→ About this task
When a line below contains the word "each", it counts toward the total; give that total and nothing besides.

→ Data for this task
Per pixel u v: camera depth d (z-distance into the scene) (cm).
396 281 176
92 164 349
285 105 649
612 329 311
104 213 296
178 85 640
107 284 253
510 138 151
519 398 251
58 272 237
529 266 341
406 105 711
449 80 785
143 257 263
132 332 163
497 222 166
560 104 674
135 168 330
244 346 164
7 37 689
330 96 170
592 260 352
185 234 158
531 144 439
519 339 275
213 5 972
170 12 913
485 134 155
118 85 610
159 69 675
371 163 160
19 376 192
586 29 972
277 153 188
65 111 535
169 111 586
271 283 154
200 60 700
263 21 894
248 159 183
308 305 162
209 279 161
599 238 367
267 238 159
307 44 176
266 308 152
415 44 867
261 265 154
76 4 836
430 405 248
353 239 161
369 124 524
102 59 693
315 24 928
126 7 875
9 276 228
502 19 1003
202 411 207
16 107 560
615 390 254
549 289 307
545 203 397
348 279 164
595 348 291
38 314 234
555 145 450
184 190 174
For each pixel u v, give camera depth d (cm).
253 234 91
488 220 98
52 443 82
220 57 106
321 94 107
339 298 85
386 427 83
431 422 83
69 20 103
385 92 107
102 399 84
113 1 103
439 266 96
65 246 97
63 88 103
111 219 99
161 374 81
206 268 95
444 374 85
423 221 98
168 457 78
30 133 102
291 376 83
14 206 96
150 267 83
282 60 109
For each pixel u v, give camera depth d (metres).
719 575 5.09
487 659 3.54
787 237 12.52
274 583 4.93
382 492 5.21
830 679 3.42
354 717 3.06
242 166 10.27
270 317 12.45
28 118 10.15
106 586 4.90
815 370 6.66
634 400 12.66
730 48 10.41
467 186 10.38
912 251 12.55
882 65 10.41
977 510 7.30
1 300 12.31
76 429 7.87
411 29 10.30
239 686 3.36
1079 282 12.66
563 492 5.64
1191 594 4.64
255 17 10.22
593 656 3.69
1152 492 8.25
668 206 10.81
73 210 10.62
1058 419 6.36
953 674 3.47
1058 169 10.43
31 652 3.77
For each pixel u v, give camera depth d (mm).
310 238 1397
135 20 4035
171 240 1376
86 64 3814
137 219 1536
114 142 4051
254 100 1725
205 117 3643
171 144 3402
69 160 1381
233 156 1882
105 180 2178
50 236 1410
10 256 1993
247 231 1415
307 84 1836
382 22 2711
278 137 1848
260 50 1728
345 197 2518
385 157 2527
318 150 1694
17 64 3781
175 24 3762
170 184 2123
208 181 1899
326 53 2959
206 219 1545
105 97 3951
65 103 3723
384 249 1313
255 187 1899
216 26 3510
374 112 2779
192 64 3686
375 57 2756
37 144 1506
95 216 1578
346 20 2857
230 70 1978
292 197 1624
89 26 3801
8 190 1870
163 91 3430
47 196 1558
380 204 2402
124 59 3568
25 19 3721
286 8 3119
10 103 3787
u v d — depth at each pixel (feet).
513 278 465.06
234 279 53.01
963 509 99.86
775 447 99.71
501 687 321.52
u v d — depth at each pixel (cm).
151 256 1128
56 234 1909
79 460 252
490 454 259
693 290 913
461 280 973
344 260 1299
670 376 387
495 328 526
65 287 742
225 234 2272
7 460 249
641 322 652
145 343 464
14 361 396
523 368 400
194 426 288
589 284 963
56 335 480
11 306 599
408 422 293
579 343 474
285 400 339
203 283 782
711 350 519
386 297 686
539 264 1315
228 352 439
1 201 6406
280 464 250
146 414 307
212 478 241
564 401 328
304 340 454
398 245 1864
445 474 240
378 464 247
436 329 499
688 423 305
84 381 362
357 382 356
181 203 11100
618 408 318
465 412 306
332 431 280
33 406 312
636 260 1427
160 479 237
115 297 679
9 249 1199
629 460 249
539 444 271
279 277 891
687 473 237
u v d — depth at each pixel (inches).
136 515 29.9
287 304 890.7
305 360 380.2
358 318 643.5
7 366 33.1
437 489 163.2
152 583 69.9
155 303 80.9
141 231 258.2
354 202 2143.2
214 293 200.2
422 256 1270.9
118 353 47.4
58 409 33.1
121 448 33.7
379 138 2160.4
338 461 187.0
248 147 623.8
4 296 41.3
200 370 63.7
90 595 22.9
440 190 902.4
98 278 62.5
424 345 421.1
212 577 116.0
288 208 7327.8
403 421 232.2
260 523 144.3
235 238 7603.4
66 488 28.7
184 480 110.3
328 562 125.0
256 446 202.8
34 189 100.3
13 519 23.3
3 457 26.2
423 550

→ The answer
6